You know, why can't the legal structure change on this? Why must someone be accountable on US soil for an image to be read. To me this seems like it could be worked around somehow. Also-the designation that a final has to be read by someone in the US also seems like it could be negotiated.
Perhaps everyone is right, and the legal aspects will prevent streams of films being sent to a radiologist reading films in a mud hut in indonesia, but I just am not convinced it couldnt be done.
I think this is exactly the biggest issue. It's cardiologists taking over cardiac imaging, neurologists over neurorads, etc...
It's already happening in the interventional field, these specialties are trying to take over rads. In fact, cardiologists already took a big piece. The advantage specialties like cardio and neuro have is that they have their own patients. So I think they're the real threat.
Pneumoencephalography and cerebral angiography was once in the domain of neurosurgeons, but with the advent of crosssectional neuroimaging those modalites fell into the realm of neuroradiology.
Don't know what that is, but it just flat out sounds unpleasant and risky.
YES, but its a dynamic process. IR developed and 'took' what was not originally in their 'turf'.
IE angioplasty and stenting developed by IR took away business from Vascular surgeons who then only knew how to do by pass and do open thrombolectomies.
There used to be a diagnostic component to general surgery. Remember before CT, and CT guided biopsies, diagnosis of cancer was made via open biopsies. The number of Ex-laps performed has drastically decreased. The biopsy / diagnostic aspect of medicine has fallen into the realm of radiology.
The same is true for abdominal abcess drainages.
Vascular access is a relatively easy and lucrative aspect of medicine once dominated by vascular surgery, which is now more easily done with image guidance.
Pneumoencephalography and cerebral angiography was once in the domain of neurosurgeons, but with the advent of crosssectional neuroimaging those modalites fell into the realm of neuroradiology.
Depending on how you look at it, the first 20 years of IRs history, IR had stolen lots of turf from other specialties.
What looks like 'loss' of turf from IR is the regain of turf from IR by other specialties.

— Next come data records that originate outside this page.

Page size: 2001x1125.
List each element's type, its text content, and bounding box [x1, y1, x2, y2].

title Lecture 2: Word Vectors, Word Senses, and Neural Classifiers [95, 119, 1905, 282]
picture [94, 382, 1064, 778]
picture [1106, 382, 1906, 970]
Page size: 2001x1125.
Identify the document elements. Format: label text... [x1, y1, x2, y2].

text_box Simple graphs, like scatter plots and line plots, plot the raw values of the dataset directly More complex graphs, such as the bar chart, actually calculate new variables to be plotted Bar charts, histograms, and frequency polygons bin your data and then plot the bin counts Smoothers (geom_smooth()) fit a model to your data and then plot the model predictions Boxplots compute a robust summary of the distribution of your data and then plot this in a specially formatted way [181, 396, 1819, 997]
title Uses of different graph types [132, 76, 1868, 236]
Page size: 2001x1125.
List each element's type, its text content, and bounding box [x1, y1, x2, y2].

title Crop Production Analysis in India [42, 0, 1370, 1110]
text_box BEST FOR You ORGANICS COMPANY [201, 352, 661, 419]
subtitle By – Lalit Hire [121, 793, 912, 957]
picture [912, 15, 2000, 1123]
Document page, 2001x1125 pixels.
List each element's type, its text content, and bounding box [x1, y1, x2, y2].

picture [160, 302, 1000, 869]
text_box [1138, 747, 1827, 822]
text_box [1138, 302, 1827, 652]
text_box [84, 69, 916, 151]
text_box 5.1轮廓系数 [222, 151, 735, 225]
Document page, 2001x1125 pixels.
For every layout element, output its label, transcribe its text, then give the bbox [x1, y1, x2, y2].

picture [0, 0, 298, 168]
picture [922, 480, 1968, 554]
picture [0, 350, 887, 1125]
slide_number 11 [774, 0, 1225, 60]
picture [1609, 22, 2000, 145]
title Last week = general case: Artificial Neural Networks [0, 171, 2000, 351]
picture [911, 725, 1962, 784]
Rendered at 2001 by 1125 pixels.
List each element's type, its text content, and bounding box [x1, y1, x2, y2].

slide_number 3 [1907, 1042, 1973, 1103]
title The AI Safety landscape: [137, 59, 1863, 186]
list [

Meanwhile turf is gained by IR as we speak. UFE is a great procedure which directly competes with myomectomy and hysterectomy for fibroids. In the field of oncology Chemoembolization and radioembolization as well as other loco-regional image guided ablations are giving viable and EFFECTIVE alternatives to the standbys of surgery (not everyone is a candidate), chemo (systemic side effects), radiation.
Maintanence of AV shunts and grafts mean that vascular surgeons are putting in less shunts and grafts than before.
Hardly anyone does surgical splenorenal shunts for portal hypertension anymore thanks to TIPS.
Yes IR is under attack, but in spite of this, IR continues to evolve and stay ahead of the curve, and according to salary figures from recent threads -- is doing this quite well I might add! 😀
Whats to stop some greedy US radiologist from setting up a "reading shop" in another country and have highly-trained foreginers read his films for him? In other words, the US radiologist "reads" the films by signing his name to it and in exchange for the millions and millions in extra revenue takes legal responsibility for the read?
I could imagine that working, especially if theres some shady setup like the US radiologist looking at each film real quick (like 5 seconds) and approving/editing the read the foreign doc did.
I hope this doesnt happen, just wondering why it couldnt?